The bias gradient is simpler: sum $-y_i$ for all hinge-violated points, divide by $N$ .

Grid search#

120 combinations: 12 learning rates $\times$ 10 lambda values, $T = 500$ iterations each. This took a while. The kernel matrix alone is $6107 \times 6107$ , and every gradient computation touches the full matrix.

Most combinations with learning rates below 1e-4 didn’t learn anything (stayed at ~46% error, the prior class distribution). The model only started learning with learning rates of 1e-3 and above.

Best hyperparameters: learning rate = 1, lambda = 1e-7.

Metric	Training	Validation	Test
Error	7.67%	8.0%	9.3%
Accuracy	92.33%	92.0%	90.7%

Kernel SVM empirical risk vs iterations — Classification error decreasing over 500 iterations for the best kernel SVM hyperparameters.
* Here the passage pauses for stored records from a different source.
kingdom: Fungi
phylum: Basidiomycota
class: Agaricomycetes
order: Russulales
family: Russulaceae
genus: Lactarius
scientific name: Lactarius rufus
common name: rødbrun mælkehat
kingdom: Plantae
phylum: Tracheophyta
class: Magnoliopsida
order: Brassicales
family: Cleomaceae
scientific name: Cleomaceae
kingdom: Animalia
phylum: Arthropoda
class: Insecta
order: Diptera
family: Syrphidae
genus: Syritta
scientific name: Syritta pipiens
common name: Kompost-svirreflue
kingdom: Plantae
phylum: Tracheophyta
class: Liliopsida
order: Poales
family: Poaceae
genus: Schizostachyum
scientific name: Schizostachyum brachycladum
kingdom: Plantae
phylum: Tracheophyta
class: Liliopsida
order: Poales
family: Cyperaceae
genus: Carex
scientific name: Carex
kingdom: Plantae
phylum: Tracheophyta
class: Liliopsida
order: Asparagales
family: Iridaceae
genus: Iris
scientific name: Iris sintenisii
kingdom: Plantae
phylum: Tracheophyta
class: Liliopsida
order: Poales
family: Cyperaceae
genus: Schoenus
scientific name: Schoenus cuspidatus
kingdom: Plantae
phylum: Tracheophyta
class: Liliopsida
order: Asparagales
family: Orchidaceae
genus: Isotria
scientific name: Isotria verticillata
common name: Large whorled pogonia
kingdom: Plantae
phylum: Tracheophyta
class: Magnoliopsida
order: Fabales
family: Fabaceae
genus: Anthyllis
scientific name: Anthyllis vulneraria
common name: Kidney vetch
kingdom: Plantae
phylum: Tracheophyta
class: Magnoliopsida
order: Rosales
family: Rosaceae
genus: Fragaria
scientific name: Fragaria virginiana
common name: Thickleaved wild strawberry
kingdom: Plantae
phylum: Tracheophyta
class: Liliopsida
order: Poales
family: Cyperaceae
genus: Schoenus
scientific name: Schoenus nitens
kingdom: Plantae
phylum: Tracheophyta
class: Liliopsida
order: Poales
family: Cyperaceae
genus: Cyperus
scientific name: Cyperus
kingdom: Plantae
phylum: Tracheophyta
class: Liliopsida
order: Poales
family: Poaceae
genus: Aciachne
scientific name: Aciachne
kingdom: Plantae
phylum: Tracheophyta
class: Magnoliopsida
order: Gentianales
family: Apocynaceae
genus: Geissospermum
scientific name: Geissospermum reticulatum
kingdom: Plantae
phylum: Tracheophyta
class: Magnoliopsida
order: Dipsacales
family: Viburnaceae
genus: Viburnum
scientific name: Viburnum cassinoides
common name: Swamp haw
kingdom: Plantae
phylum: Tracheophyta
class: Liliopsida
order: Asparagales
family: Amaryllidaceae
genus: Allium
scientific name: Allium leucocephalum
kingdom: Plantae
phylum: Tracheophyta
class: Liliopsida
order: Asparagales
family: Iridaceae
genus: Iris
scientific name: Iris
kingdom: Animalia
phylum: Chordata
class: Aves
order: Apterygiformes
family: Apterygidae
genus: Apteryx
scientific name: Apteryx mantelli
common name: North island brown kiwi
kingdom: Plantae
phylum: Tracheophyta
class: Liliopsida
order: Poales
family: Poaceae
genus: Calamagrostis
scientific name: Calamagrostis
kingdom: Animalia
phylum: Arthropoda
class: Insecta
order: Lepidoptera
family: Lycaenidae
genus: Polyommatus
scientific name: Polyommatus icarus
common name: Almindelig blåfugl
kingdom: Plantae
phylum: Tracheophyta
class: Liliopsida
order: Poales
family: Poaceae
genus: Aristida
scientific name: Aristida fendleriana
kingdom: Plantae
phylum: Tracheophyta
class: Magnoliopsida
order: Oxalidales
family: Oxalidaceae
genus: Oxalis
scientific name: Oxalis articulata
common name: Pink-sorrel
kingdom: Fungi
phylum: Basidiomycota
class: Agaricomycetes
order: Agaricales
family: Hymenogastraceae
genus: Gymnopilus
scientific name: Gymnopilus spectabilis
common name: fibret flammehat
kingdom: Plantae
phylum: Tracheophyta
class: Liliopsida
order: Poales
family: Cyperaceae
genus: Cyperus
Comparing the three classifiers#

Classifier	Test Error	Test Accuracy
Logistic Regression	(risk: 0.119)	—
Linear SVM	3.88%	96.12%
Kernel SVM	9.30%	90.70%

The linear SVM outperformed the kernel SVM, which wasn’t what I expected going in. The kernel SVM maps the data into a higher-dimensional space (degree-3 polynomial features), which should give it more expressive power. But more expressive power also means more room to overfit, and the kernel SVM has far more parameters ( $N$ dual coefficients vs. 784 primal weights).

A few things probably contributed to the kernel SVM underperforming:

The grid search wasn’t as thorough. Most of the 120 combinations failed to learn anything. The good region of the hyperparameter space was narrow (learning rate near 1, lambda near 1e-7), and I might have missed better combinations.
500 iterations might not be enough. The kernel SVM’s loss was still decreasing at iteration 500. The linear SVM had mostly converged by then.
The data might be close to linearly separable. If the two digit classes can be separated by a hyperplane in 784 dimensions with only ~4% error, there isn’t much room for a nonlinear kernel to improve. The kernel adds complexity without enough payoff.

The linear SVM at 96% is hard to beat for the amount of effort. A simple hyperplane in pixel space, no feature engineering, no normalization needed. Sometimes the simple model wins.